Ontem, depois de ter passado a noite inteira conversando com você, deitados lado a lado na sua pequena cama de solteira, adormeci, ou melhor, fiquei naquele estado entre o sono e a consciência já meio perdida. Era bem tarde, mas ainda não amanhecera, um ou outro galo limpava a garganta, na certa preparando-se para mais uma estreia grandiosa, dessas em que parecem ameaçar: “Estamos aqui! Não ousem bulir no meu terreiro!”. A chuva caía em pingos esparsos, não chegavam a incomodar teu sono, nem a me trazer de volta para algum tipo de realidade, seja qual for essa ilusão que insistimos em chamar de realidade (Eu sei que até isso é dúvida velha e desgastada. Ninguém mais se interessa pelos nomes que as mentiras têm).
Comecei a conversar contigo na minha cabeça. Perguntas simples, a maioria sobre o que você estava achando dos últimos acontecimentos que quase mudaram sua vida radicalmente. Olhando seu rosto na penumbra do quarto, senti uma ternura imensa, uma vontade sem limites de te proteger. Foi bem nessa hora que, para meu espanto, você respondeu baixinho, como se tivesse escutado meus pensamentos: “Proteger de quê? Acha que pode?”

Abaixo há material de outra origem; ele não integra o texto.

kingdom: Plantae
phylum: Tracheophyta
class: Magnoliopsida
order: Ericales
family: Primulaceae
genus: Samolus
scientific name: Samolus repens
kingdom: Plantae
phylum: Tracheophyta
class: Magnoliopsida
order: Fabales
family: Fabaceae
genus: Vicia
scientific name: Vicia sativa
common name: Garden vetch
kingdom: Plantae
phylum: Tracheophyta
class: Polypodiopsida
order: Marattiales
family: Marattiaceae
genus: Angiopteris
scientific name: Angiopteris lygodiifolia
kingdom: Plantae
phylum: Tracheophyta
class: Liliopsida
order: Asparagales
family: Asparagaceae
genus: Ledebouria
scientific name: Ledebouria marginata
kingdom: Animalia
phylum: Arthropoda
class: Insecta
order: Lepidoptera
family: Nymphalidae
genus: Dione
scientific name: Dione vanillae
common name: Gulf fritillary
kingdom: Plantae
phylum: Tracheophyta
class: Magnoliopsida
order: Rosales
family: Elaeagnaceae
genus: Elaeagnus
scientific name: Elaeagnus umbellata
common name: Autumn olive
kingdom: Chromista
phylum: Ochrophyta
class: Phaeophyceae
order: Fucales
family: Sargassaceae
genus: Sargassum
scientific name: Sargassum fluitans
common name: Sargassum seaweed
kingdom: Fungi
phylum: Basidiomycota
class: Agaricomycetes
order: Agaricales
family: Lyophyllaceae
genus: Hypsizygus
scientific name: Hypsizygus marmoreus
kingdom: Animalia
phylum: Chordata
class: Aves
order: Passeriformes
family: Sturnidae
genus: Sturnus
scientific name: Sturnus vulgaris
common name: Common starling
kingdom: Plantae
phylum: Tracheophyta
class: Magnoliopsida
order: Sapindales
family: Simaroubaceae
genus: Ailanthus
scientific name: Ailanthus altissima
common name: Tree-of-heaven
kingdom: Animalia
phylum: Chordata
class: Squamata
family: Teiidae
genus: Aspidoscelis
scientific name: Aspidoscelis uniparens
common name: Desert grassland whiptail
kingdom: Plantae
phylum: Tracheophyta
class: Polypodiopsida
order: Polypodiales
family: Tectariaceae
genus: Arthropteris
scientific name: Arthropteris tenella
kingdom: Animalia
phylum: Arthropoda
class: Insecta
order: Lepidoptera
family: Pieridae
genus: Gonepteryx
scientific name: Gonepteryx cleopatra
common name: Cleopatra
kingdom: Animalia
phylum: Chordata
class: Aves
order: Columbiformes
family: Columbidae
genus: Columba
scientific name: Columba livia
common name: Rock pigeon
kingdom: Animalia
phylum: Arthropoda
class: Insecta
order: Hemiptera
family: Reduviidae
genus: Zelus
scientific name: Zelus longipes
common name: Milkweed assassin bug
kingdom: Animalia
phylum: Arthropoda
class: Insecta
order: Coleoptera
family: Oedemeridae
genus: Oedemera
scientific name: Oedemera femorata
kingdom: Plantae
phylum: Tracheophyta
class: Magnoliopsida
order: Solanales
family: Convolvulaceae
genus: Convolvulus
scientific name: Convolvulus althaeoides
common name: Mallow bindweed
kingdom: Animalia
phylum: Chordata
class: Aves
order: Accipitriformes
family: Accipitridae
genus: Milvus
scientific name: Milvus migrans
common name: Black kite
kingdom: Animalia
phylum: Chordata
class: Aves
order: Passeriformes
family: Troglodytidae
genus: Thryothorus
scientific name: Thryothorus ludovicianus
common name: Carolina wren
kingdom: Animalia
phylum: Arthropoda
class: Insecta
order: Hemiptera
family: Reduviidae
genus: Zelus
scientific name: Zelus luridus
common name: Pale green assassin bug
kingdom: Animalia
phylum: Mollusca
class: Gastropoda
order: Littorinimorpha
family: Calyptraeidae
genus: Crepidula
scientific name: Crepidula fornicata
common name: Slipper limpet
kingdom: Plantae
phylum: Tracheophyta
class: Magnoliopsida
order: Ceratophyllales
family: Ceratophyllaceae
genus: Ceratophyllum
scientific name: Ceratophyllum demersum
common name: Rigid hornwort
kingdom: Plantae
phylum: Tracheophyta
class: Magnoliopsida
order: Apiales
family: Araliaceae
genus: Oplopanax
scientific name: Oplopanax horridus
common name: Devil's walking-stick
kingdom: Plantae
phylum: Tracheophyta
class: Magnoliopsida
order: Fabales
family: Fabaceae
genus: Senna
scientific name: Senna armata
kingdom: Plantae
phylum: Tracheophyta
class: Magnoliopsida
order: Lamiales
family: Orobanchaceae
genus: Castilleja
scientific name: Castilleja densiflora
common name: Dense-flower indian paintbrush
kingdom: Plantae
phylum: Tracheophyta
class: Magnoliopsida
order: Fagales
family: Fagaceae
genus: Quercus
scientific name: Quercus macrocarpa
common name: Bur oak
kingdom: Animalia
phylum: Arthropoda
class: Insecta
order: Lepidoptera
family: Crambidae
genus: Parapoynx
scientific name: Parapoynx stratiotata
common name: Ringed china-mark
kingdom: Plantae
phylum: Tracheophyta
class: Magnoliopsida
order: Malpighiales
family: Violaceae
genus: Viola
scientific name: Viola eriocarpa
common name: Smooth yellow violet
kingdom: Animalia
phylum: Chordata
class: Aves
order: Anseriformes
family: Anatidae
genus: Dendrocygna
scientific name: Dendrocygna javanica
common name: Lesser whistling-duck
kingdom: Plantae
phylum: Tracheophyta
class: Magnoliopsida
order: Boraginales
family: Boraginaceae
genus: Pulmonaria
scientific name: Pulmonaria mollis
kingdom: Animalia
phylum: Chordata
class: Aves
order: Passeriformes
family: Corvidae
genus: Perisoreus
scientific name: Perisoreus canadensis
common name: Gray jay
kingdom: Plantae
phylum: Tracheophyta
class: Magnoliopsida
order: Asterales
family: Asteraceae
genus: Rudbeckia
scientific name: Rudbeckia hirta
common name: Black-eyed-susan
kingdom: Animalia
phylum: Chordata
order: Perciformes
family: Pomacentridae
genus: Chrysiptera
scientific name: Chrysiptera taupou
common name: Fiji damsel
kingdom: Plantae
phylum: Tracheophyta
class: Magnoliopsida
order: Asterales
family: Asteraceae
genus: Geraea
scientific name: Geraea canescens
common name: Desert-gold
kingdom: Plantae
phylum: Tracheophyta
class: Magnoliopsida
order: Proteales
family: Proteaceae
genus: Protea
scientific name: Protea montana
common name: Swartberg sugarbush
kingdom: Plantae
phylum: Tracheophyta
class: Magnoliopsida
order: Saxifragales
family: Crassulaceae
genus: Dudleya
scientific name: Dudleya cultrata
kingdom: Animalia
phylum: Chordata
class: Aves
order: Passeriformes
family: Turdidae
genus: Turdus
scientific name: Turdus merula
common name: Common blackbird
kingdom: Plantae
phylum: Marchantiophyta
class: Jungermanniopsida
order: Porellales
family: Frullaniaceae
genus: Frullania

Claro que levei um susto. Fiquei pensando que aquela voz tinha saído de dentro da minha cabeça, onde o diálogo até então se realizava. Duvidei, tal a nitidez das palavras e a semelhança com seu tom de voz. Ousei perguntar em pensamento: “Tá acordada?” Não respondeu, o que de certa forma me tranquilizou por alguns instantes. Mexeu-se na cama, encostou seu corpo ao meu. Não pensei em nada, não disse nada... Apenas, mais uma vez, ouvi sua voz me alertando: “Há um homem aí dentro, muito mais forte do que todo o amor respeitoso que juras sentir por mim”.
Era um sinal, sem dúvida, mas de quê? Algo como: “Vem que eu também te quero”? Ou, o oposto: “Cuida para não ultrapassar a barreira que uma vez rompida pode por em risco nossa imensa amizade”?
A dúvida, algumas vezes, estimula; outras vezes, paralisa.
Você mesma se encarregou de me indicar o caminho, sugerindo: “Me leva dentro de ti, como eu te levarei dentro de mim para sempre. É aí que reside o amor que tanto procuramos. É o bastante para nós dois”.
Ilusão?
Poucas vezes senti alguém tão perto e entrei com tanto carinho em seu corpo, no seu coração, em tudo que se abre para dar vazão a um prazer imenso, daqueles que nunca se findam. O canto dos galos, a chuva, o sol a despertar, você em sua cama, para sempre comigo.